__Exercise goal__: Return, word for word, only the lines of the data below that lie between the line with "chopping board: none" and the line with "mug: present [903,340,963,403]", those two lines included.

__Entries provided__:
┄┄┄┄┄┄┄┄┄┄┄┄┄┄┄┄┄┄┄┄

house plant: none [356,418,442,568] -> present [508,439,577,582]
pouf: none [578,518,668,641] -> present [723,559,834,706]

┄┄┄┄┄┄┄┄┄┄┄┄┄┄┄┄┄┄┄┄

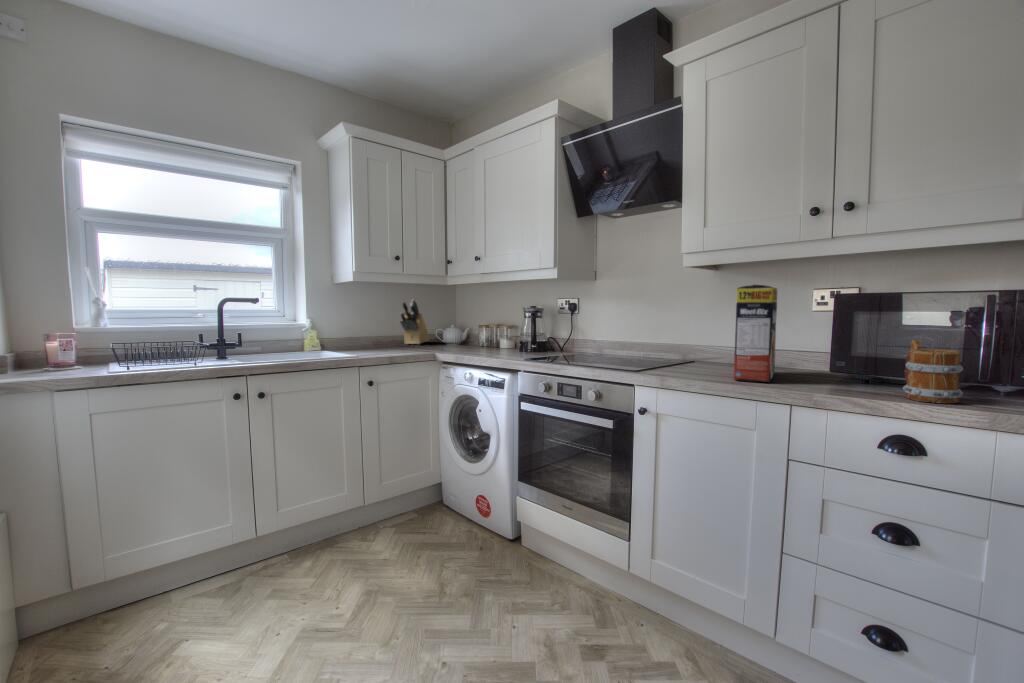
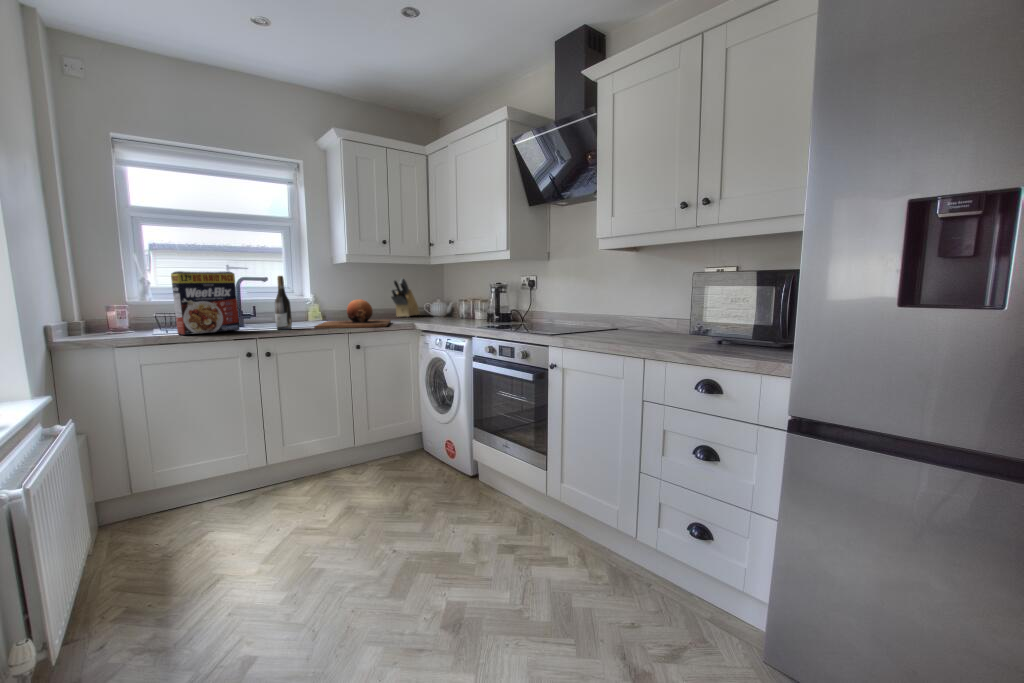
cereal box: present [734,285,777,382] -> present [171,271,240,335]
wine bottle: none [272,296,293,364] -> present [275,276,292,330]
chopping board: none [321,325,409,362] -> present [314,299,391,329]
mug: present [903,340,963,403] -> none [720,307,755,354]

┄┄┄┄┄┄┄┄┄┄┄┄┄┄┄┄┄┄┄┄

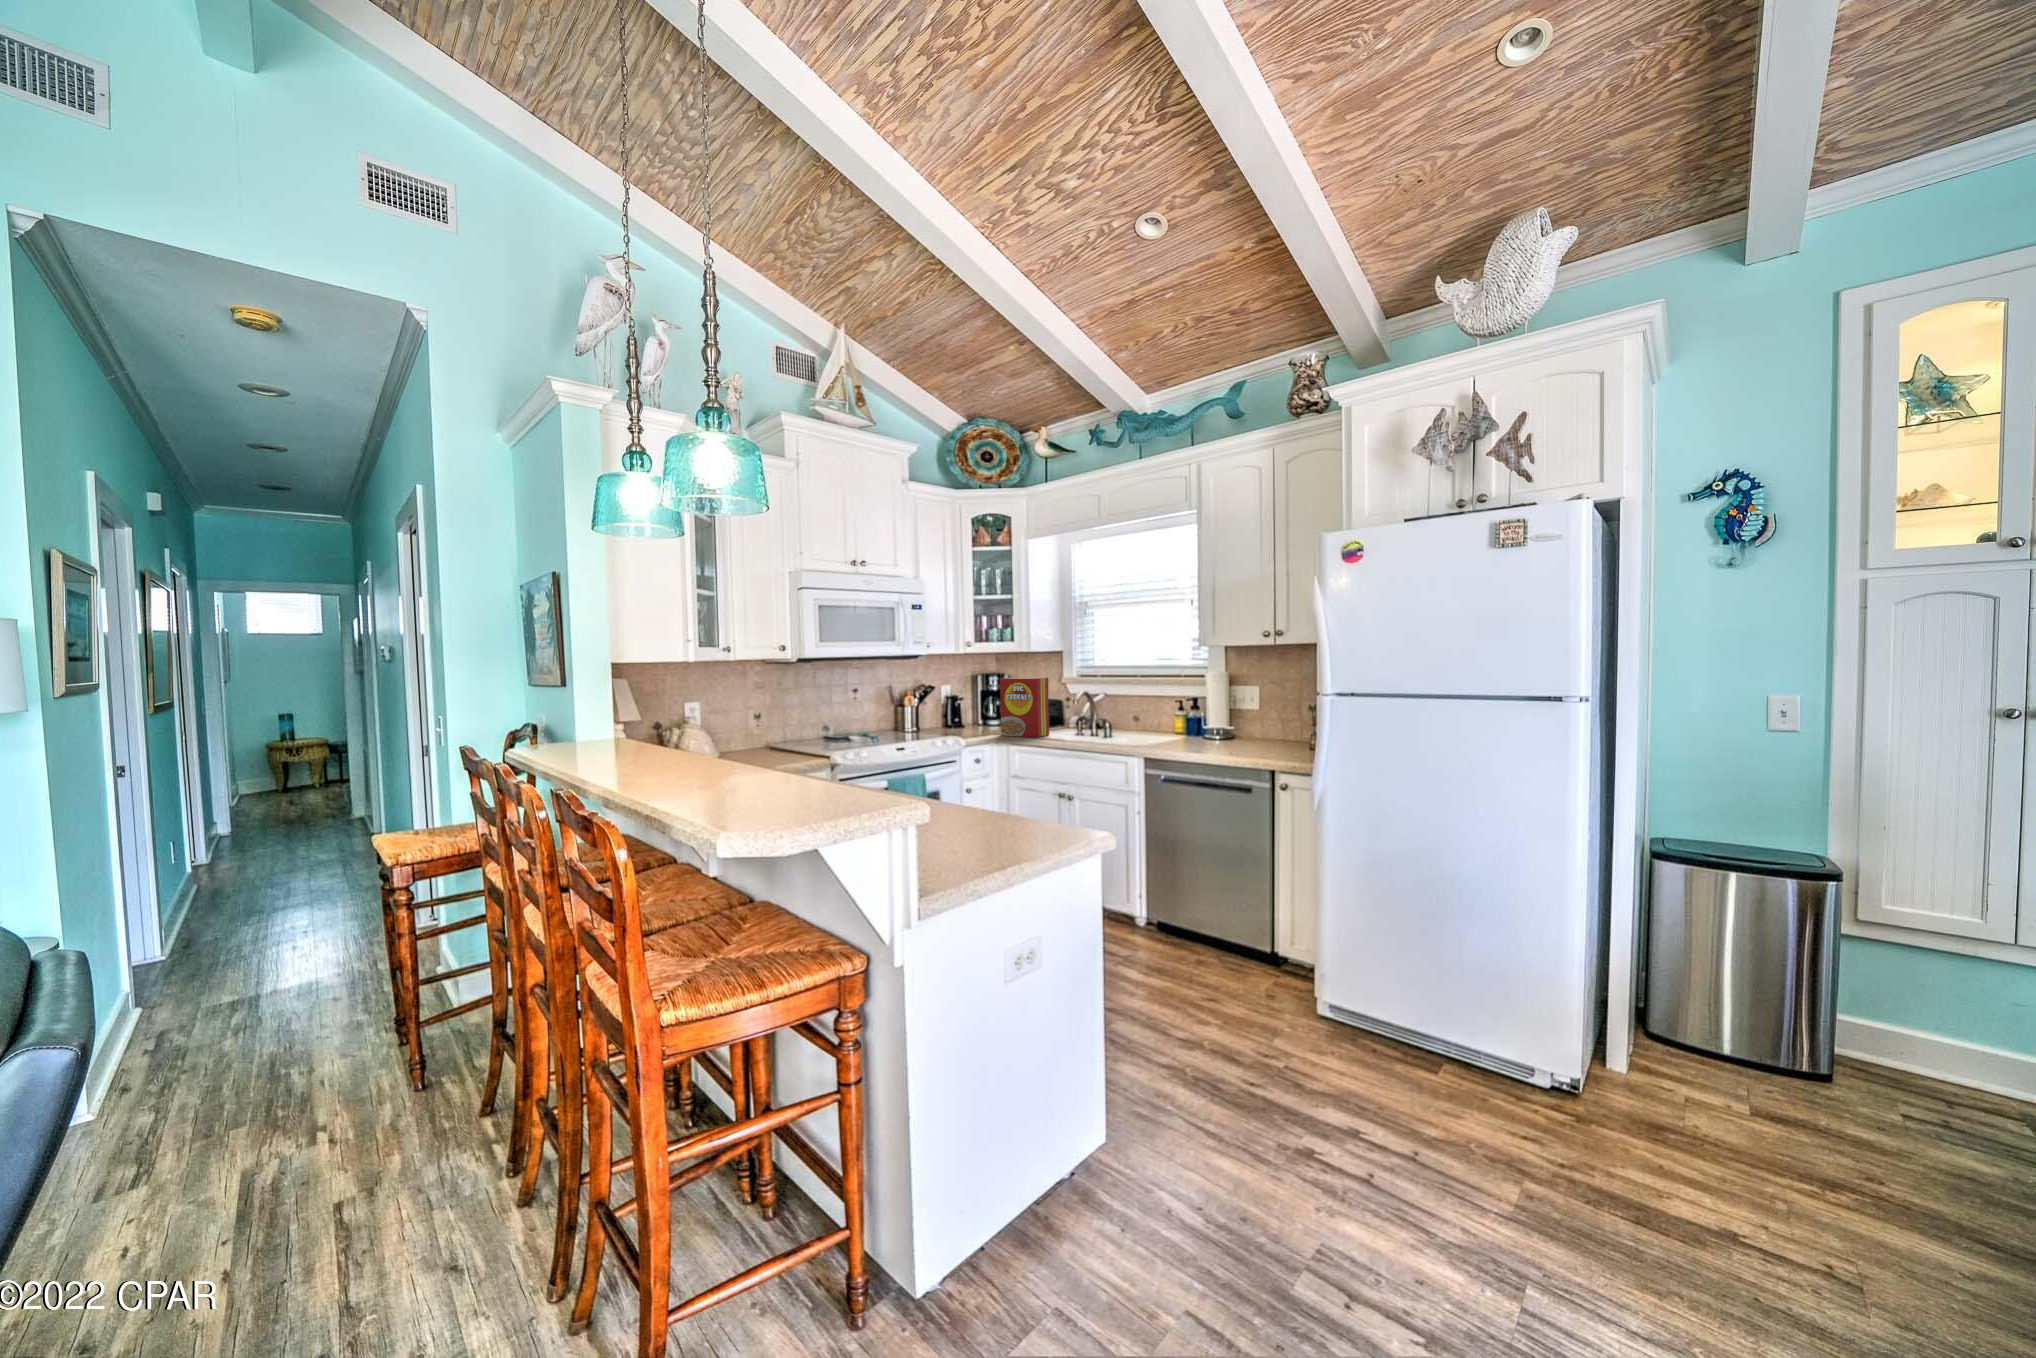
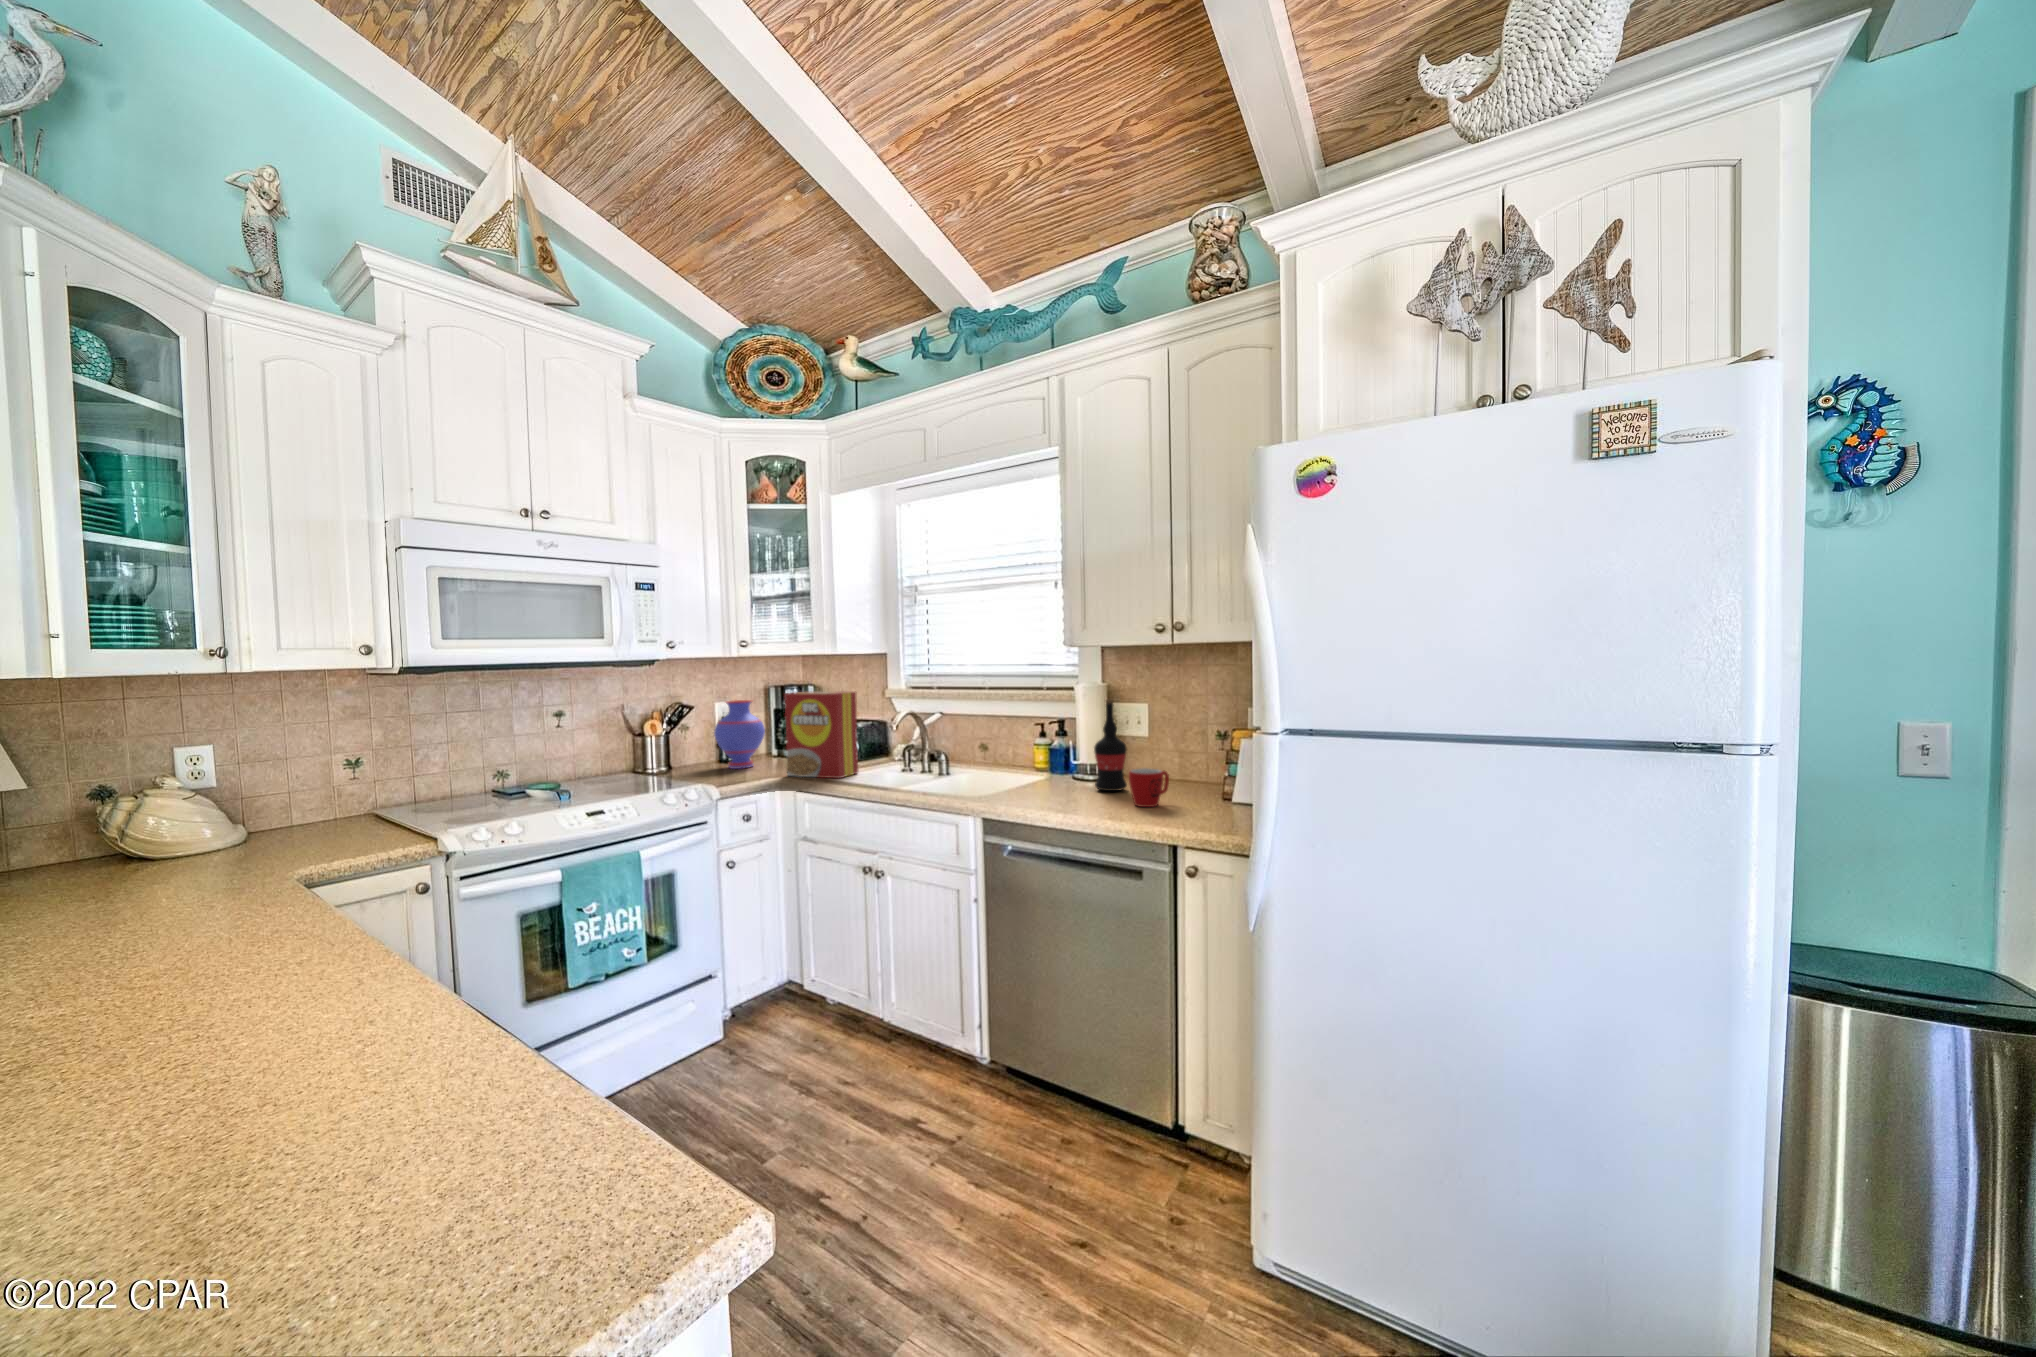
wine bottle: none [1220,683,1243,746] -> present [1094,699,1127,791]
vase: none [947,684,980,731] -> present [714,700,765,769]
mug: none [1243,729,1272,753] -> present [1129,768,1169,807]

┄┄┄┄┄┄┄┄┄┄┄┄┄┄┄┄┄┄┄┄

__Response area__:
chopping board: none [321,325,409,362] -> present [314,299,391,329]
mug: present [903,340,963,403] -> none [720,307,755,354]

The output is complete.